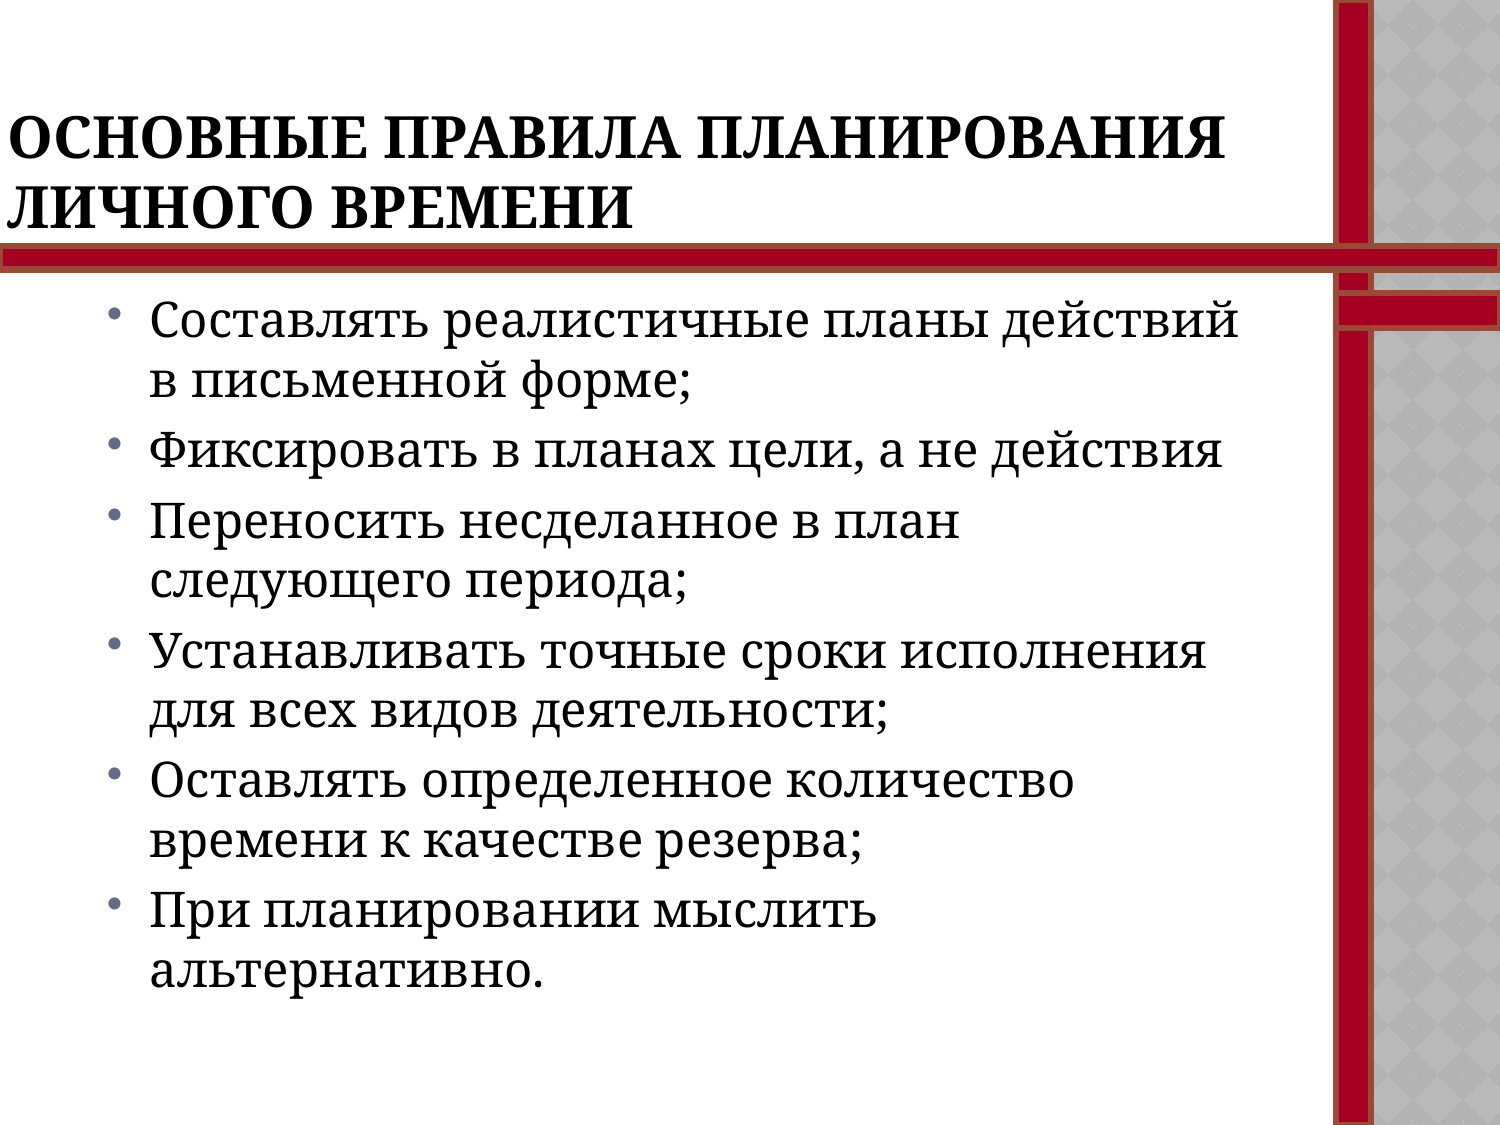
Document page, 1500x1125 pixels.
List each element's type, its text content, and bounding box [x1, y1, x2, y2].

list Составлять реалистичные планы действий в письменной форме; Фиксировать в планах цели, а не действия Переносить несделанное в план следующего периода; Устанавливать точные сроки исполнения для всех видов деятельности; Оставлять определенное количество времени к качестве резерва; При планировании мыслить альтернативно. [93, 281, 1282, 1013]
title Основные правила планирования личного времени [0, 52, 1465, 240]
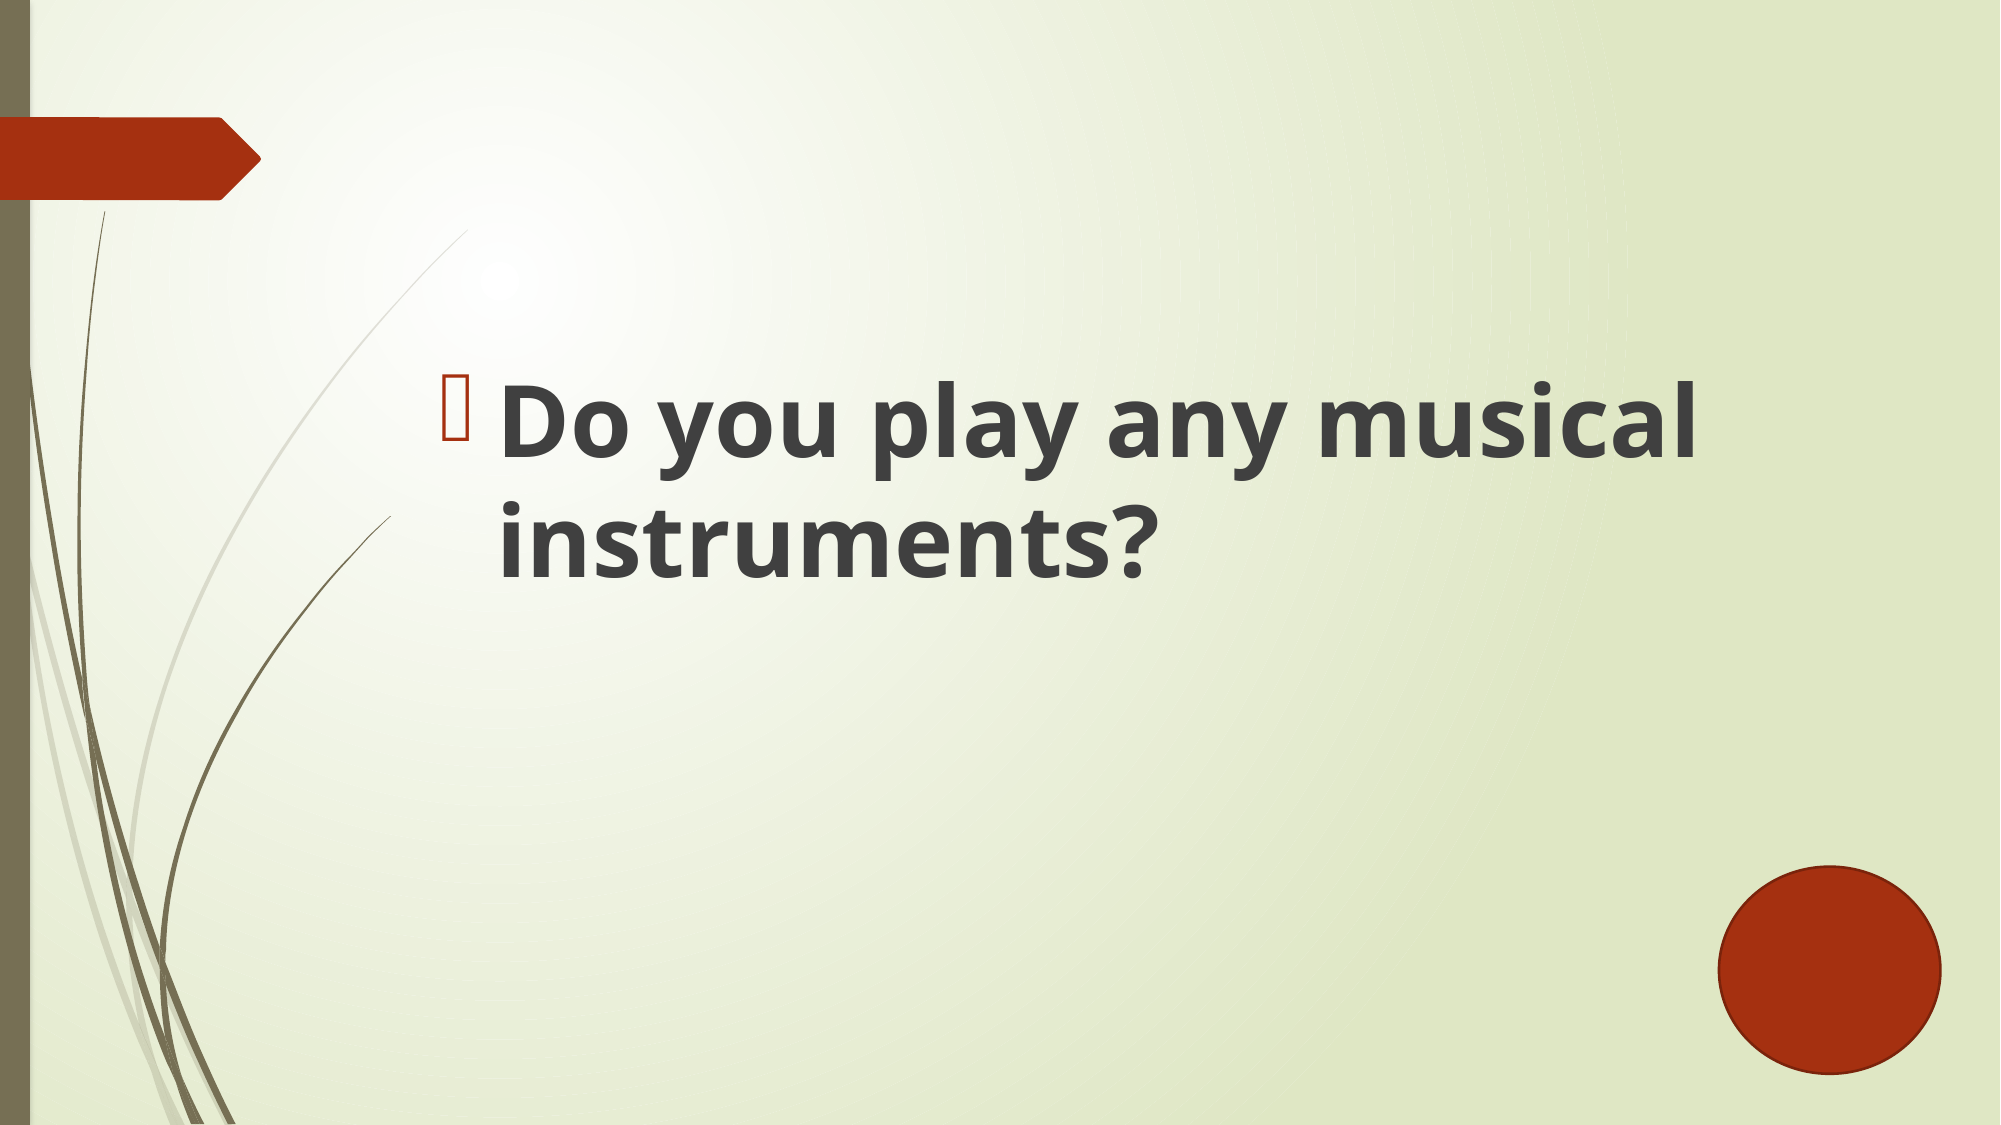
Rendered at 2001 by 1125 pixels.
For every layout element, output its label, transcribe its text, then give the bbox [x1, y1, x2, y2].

list Do you play any musical instruments? [424, 350, 1888, 970]
text_box [1717, 865, 1942, 1076]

Exercise details | Pictures stay out; reproduce every line of the records exactly.

Answer for this exercise |
Document page, 1500x1125 pixels.
List each element's type, its text content, and bounding box [x1, y1, x2, y2].

list Составлять реалистичные планы действий в письменной форме; Фиксировать в планах цели, а не действия Переносить несделанное в план следующего периода; Устанавливать точные сроки исполнения для всех видов деятельности; Оставлять определенное количество времени к качестве резерва; При планировании мыслить альтернативно. [93, 281, 1282, 1013]
title Основные правила планирования личного времени [0, 52, 1465, 240]
Rendered at 2001 by 1125 pixels.
For every layout element, output its label, transcribe its text, then give the bbox [x1, y1, x2, y2].

list Do you play any musical instruments? [424, 350, 1888, 970]
text_box [1717, 865, 1942, 1076]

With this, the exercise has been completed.